### [Description of the task]
In the entries below, find the line with "Çıkan Fotoğrafları İstanbul’da" and print exactly every line from there up to and including the line with "avoro delle forze", with no other lines.

Saved entries
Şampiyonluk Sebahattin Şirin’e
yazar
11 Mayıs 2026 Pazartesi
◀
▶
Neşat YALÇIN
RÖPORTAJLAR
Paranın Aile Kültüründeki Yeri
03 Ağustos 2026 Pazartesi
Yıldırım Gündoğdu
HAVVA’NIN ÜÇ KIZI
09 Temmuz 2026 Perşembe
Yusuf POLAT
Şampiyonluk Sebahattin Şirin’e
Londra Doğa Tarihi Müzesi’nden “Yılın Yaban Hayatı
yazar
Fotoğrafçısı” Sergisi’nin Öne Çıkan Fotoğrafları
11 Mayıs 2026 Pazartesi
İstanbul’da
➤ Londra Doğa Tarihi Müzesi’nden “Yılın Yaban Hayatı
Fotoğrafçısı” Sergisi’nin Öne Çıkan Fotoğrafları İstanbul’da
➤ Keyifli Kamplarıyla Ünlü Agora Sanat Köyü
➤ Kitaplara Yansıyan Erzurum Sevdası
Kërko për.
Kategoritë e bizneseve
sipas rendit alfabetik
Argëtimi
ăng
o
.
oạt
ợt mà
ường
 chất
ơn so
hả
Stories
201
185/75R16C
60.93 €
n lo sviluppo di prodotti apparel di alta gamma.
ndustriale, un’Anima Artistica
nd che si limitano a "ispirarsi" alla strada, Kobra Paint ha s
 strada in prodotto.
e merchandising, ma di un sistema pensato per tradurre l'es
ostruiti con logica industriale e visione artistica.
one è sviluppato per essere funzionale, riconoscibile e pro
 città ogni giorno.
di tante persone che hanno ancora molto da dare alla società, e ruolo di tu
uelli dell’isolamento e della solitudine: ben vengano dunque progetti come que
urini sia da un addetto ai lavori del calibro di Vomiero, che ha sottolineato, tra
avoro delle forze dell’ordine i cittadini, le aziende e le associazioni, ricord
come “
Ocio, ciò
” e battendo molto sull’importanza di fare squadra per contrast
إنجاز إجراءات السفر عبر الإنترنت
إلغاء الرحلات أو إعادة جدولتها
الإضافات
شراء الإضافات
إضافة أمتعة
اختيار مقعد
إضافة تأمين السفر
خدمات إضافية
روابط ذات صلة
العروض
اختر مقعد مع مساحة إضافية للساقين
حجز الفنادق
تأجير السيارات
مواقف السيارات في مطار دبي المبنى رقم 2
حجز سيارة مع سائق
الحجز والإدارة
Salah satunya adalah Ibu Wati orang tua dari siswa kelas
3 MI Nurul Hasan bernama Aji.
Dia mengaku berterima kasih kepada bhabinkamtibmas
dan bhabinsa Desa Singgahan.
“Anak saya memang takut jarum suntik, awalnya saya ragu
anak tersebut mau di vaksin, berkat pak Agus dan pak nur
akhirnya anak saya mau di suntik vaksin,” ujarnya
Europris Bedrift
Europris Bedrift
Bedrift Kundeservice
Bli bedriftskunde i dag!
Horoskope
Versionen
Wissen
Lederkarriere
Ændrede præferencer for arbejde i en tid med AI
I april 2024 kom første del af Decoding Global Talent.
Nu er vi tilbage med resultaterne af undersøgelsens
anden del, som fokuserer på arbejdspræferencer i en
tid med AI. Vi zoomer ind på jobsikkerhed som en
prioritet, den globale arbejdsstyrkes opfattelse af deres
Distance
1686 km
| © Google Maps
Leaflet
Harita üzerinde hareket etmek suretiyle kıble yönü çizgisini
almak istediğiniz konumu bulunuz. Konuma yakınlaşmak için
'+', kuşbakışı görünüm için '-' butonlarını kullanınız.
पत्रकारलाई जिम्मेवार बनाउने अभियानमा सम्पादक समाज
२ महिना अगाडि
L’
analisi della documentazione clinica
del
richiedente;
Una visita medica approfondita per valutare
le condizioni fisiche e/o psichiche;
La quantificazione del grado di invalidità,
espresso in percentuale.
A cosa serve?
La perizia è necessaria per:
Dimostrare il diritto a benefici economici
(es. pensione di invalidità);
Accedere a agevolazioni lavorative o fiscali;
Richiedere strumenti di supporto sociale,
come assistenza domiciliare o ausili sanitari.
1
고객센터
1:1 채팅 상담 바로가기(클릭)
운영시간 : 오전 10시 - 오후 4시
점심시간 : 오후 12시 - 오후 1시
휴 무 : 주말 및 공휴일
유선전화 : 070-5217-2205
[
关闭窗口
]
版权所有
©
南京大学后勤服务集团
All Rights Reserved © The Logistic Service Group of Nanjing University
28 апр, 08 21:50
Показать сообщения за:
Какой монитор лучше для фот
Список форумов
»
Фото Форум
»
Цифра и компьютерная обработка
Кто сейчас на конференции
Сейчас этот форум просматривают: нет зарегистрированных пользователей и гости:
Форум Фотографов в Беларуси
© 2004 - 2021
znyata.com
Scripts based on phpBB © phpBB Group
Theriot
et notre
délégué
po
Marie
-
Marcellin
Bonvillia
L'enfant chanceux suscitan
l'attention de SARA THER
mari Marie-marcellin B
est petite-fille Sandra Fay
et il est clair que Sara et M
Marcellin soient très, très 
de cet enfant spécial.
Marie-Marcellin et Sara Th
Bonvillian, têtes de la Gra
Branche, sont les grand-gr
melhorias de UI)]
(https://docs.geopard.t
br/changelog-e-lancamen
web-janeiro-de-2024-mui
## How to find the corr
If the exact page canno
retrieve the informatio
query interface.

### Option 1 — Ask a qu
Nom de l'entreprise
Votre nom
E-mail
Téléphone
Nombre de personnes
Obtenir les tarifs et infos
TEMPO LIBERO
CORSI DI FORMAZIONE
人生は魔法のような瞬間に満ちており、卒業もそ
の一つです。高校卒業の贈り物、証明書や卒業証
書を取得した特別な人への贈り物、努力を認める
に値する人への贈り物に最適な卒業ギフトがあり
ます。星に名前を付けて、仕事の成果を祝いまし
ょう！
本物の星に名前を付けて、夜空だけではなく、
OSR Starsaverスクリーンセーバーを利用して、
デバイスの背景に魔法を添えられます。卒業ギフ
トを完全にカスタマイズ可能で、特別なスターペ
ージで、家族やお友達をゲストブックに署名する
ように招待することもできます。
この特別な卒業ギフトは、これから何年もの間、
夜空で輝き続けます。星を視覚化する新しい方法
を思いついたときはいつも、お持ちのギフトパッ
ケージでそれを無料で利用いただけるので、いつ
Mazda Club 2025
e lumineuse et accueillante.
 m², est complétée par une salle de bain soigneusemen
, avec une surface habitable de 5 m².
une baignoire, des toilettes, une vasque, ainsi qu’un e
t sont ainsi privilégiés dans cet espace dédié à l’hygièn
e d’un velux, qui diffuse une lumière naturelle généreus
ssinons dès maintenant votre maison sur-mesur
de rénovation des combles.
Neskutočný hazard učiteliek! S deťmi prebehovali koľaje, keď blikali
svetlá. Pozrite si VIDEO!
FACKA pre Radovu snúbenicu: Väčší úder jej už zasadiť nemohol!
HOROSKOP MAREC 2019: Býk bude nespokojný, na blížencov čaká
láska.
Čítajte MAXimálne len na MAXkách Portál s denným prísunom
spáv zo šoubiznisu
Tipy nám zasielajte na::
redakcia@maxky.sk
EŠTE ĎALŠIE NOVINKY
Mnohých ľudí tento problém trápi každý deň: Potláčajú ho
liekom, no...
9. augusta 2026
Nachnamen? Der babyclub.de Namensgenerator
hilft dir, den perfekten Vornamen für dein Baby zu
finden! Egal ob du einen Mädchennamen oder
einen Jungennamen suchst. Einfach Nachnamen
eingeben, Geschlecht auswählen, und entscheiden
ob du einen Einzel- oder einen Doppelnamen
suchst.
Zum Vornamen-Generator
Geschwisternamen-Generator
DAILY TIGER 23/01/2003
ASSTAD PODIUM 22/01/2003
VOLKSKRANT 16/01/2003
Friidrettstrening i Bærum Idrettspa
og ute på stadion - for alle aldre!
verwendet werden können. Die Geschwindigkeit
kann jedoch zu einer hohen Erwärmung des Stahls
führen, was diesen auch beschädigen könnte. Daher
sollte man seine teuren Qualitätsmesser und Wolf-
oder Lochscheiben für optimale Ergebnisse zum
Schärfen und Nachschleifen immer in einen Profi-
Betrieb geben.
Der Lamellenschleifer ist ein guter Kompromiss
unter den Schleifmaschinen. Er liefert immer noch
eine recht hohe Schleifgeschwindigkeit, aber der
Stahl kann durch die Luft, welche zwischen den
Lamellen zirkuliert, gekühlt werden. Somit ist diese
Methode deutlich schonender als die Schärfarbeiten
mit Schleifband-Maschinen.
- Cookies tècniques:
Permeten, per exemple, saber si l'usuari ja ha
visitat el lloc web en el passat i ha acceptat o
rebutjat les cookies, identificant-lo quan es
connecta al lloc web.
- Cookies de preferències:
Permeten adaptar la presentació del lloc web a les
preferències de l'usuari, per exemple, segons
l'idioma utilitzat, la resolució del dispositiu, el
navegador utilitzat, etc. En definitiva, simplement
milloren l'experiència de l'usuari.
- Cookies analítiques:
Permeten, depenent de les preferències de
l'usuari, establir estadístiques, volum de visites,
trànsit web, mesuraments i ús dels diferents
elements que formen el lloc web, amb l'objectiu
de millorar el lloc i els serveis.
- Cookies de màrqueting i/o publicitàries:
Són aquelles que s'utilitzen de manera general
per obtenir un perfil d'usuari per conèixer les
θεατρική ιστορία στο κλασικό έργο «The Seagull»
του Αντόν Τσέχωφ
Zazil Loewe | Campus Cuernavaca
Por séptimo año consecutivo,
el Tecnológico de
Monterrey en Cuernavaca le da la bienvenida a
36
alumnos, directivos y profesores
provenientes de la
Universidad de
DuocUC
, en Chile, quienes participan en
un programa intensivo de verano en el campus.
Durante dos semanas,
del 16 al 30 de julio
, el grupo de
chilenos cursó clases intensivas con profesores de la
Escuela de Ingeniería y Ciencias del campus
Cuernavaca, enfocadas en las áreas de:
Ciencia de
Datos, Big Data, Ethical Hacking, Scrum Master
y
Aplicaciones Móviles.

### [Response to this task]
Fotoğrafçısı” Sergisi’nin Öne Çıkan Fotoğrafları İstanbul’da
➤ Keyifli Kamplarıyla Ünlü Agora Sanat Köyü
➤ Kitaplara Yansıyan Erzurum Sevdası
Kërko për.
Kategoritë e bizneseve
sipas rendit alfabetik
Argëtimi
ăng
o
.
oạt
ợt mà
ường
 chất
ơn so
hả
Stories
201
185/75R16C
60.93 €
n lo sviluppo di prodotti apparel di alta gamma.
ndustriale, un’Anima Artistica
nd che si limitano a "ispirarsi" alla strada, Kobra Paint ha s
 strada in prodotto.
e merchandising, ma di un sistema pensato per tradurre l'es
ostruiti con logica industriale e visione artistica.
one è sviluppato per essere funzionale, riconoscibile e pro
 città ogni giorno.
di tante persone che hanno ancora molto da dare alla società, e ruolo di tu
uelli dell’isolamento e della solitudine: ben vengano dunque progetti come que
urini sia da un addetto ai lavori del calibro di Vomiero, che ha sottolineato, tra
avoro delle forze dell’ordine i cittadini, le aziende e le associazioni, ricord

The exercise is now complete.